Work task A: Decide whether each statement agrees with the goodness-of-fit notebook. Answer yes or no, and quote the notebook's deciding words. (i) In prob2d_pqgauss, the model p is a two-dimensional normal with zero mean and identity covariance. (ii) plot2d_pq always plots every data point in X. (iii) The notebook imports scipy.stats for use.
Work task B: Carry on the goodness-of-fit notebook code from its last line.

Page excerpt:
A notebook to demonstrate our new goodness-of-fit test on various models defined on $\mathbb{R}$ or $\mathbb{R}^2$.


In [ ]:
%load_ext autoreload
%autoreload 2
%matplotlib inline

import kgof
import kgof.data as data
import kgof.density as density
import kgof.goftest as gof
import kgof.kernel as kernel
import kgof.plot as plot
import kgof.util as util

import matplotlib
import matplotlib.pyplot as plt
import autograd.numpy as np
# import scipy.stats as stats

In [ ]:
import kgof.plot
kgof.plot.set_default_matplotlib_options()

In [ ]:
%%html
<style>
/* highlight */
.hl {
    background-color: #eeee00;
    padding: 1px 5px 1px 5px;
    margin: 4px;
}
</style>

Define some convenient functions that we will use many times later.


In [ ]:
def prob2d_pqgauss(qmean=np.array([0, 0]), QVar=np.eye(2), seed=2):
    """
    Construct a problem where p = N(0, I), q = N(0, QVar).
    
    Return p, a DataSource (for q)
    """
    p = density.Normal(np.array([0, 0]), np.eye(2))
    ds = data.DSNormal(qmean, QVar)
    return p, ds

def plot2d_pq(p, X, n_max=300, n_xdengrid=50, n_ydengrid=50, 
            xlim=None, ylim=None, margin=0, V=None, V0=None, 
              figw=8, figh=5):
    """
    A function to plot the model p, and the sample from q, along with other
    information such as the learned test locations V.
    
    p: UnnormalizedDensity (model)
    X: nx2 data matrix
    n_max: do not plot the data more than this number of points
    n_xdengrid, n_ydengrid: number of points to use to plot the density contour 
    V: J x 2 matrix of J features (test locations) to show
    V0: J x 2 matrix of J features. Initial values before optimization.
    """
    plt.figure(figsize=(figw, figh))
    # plot the data
#     plt.plot(X[:, 0], X[:, 1], 'o', alpha=0.7, color='#8282FF', markersize=8);
    n = X.shape[0]
    n_sub = min(n, n_max)
    plt.plot(X[:n_sub, 0], X[:n_sub, 1], 'bo', alpha=0.8, markeredgecolor='white', markersize=6);
    xmin, ymin = np.min(X, 0)
    xmax, ymax = np.max(X, 0)
    if xlim is None:
        xlim = [xmin-margin, xmax+margin]
    if ylim is None:
        ylim = [ymin-margin, ymax+margin]
    
    
    try: 
        flogden = lambda Xt: p.log_normalized_den(Xt)
        # call it to see if it is implemented.
        flogden(np.array([[1,2]]))
    except NotImplementedError as e:
        #print 'Use log of the unnormalized density.'
        flogden = lambda Xt: p.log_den(Xt)

The data:
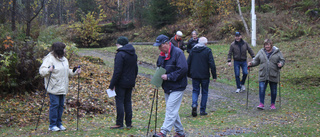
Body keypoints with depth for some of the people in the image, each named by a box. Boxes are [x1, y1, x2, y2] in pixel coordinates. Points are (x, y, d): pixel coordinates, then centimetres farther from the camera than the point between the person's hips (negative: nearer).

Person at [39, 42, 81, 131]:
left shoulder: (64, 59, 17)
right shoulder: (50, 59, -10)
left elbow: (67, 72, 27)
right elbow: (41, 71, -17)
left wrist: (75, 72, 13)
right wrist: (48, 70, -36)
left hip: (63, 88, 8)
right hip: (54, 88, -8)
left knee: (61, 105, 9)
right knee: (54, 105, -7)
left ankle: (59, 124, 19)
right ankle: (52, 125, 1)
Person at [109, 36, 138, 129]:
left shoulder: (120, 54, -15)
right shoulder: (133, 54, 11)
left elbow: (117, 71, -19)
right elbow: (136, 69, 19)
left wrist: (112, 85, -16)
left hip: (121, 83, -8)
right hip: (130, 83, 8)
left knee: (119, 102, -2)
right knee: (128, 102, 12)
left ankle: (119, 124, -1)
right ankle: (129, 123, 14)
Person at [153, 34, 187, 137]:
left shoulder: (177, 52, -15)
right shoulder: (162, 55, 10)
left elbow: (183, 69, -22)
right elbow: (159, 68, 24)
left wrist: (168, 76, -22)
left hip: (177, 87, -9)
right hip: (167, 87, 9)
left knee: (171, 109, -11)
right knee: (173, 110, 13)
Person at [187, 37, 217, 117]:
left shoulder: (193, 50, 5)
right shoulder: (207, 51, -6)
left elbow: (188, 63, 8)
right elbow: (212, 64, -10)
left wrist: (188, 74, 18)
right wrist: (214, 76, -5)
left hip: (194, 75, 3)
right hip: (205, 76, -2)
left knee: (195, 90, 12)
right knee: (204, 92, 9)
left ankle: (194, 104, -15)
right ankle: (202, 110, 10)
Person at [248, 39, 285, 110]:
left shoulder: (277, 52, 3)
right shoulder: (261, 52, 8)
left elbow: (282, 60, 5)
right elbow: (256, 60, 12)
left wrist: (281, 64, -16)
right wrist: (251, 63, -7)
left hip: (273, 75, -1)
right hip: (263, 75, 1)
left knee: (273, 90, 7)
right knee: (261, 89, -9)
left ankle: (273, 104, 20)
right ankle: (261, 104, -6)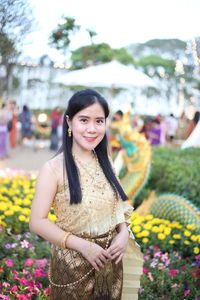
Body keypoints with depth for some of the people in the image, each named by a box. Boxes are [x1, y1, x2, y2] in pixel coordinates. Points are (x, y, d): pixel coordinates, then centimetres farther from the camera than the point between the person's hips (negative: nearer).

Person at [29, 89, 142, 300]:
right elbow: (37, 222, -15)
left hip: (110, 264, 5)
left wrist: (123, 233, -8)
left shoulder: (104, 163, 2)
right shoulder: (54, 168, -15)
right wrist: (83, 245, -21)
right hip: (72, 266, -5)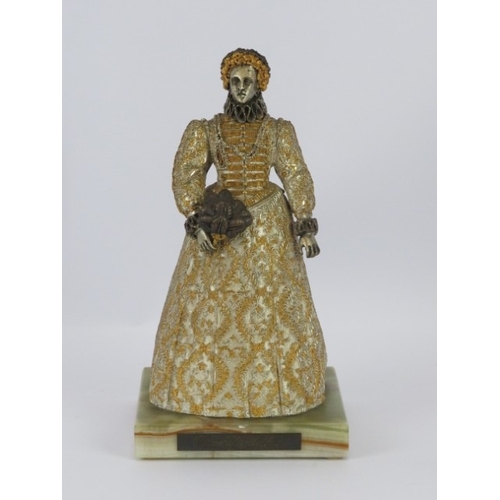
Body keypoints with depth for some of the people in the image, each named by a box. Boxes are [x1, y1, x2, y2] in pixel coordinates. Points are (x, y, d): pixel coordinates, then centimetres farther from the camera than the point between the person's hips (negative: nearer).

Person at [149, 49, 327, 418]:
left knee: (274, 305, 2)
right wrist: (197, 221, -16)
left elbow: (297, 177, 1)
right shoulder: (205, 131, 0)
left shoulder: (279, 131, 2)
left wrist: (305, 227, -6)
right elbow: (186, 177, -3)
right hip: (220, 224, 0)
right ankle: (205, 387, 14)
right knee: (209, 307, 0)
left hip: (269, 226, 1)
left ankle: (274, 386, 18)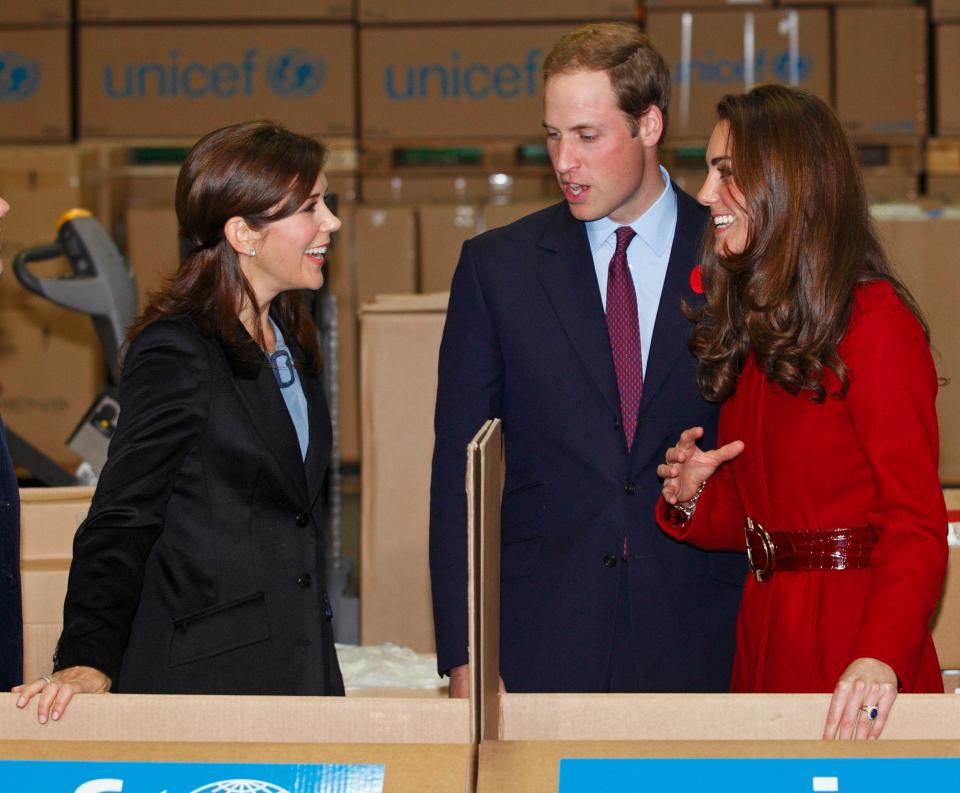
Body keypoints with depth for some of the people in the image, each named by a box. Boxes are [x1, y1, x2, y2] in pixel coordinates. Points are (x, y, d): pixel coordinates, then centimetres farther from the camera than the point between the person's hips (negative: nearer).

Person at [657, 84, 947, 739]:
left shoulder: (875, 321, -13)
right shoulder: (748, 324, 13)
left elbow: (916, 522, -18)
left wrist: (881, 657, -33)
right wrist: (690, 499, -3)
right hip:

Expected output A:
(i) Yes: "p = N(0, I), q = N(0, QVar)."
(ii) No: "n_max: do not plot the data more than this number of points"
(iii) No: "# import scipy.stats as stats"

Expected output B:
    # get a mesh to plot the contour of the density p
    XX, YY, Logden = plot.box_meshgrid(flogden, xlim, ylim, nx=n_xdengrid, ny=n_ydengrid)
    
    # plot the unnormalized density
    Den = np.exp(Logden)
#     list_colors = plt.cm.datad['Reds']
#     list_colors = list(list_colors)
#     list_colors[-1] = (1, 1, 1)
#     lscm = matplotlib.colors.LinearSegmentedColormap("my_Reds", list_colors)

    plt.contourf(XX, YY, Den, 7, 
                cmap=plot.get_density_cmap(),
                 alpha = 0.7
               );
    if V is not None:
        # feature
        plt.plot(V[:, 0], V[:, 1], 'm*', markeredgecolor='white', 
                 label='Optimized', markersize=34)
    if V0 is not None:
        # plot the initial test locations (before the optimization)
        plt.plot(V0[:, 0], V0[:, 1], 'k*', markeredgecolor='white', 
                 label='Initial', markersize=34)
    plt.xlim(xlim)
    plt.ylim(ylim)

Interactive 1D mixture model problem


In [ ]:
def func_fssd_power_criterion(p, X, k, V):
    """
    Return the value of the power criterion of FSSD.
    p: model density
    X: n x d data matrix
    k: a Kernle
    V: J x d numpy array. J test locations
    """
    dat = data.Data(X)
    return gof.FSSD.power_criterion(p, dat, k, V, reg=1e-5, use_unbiased=False)

def plot1d_pq(p, X, func_obj=None, rescale_obj=False, xlim=None, n_dom=200, n_bins=20,
              margin=0, V=None, V0=None, 
              figw=8, figh=5):
    """
    A function to plot the model p, and the sample from q, along with other
    information such as the learned test locations V. 
    Create a 1D plot.
    
    p: UnnormalizedDensity (model)
    func_obj: a function: m x 1 -> m-array for computing the optimization 
        objective at m locations.
    rescale_obj: if true, rescale the objective function to fit the height
        of the histogram.
    n_dom: number of points to use to plot the density
    n_bins: number of bins to use for the histogram
    X: nx2 data matrix
    V: J x 1 matrix of J features (test locations) to show
    V0: J x 1 matrix of J features. Initial values before optimization.
    """
    n, d = X.shape
    assert d==1
    assert V is None or V.shape[1] == 1
    assert V0 is None or V0.shape[1] == 1
    
    plt.figure(figsize=(figw, figh))
    xmin = np.min(X, 0)
    xmax = np.max(X, 0)
    if xlim is None:
        xlim = [xmin-margin, xmax+margin]
    
    # plot the data as a histogram
    hist_result = plt.hist(X, normed=True, bins=n_bins, alpha=0.8, label='Data')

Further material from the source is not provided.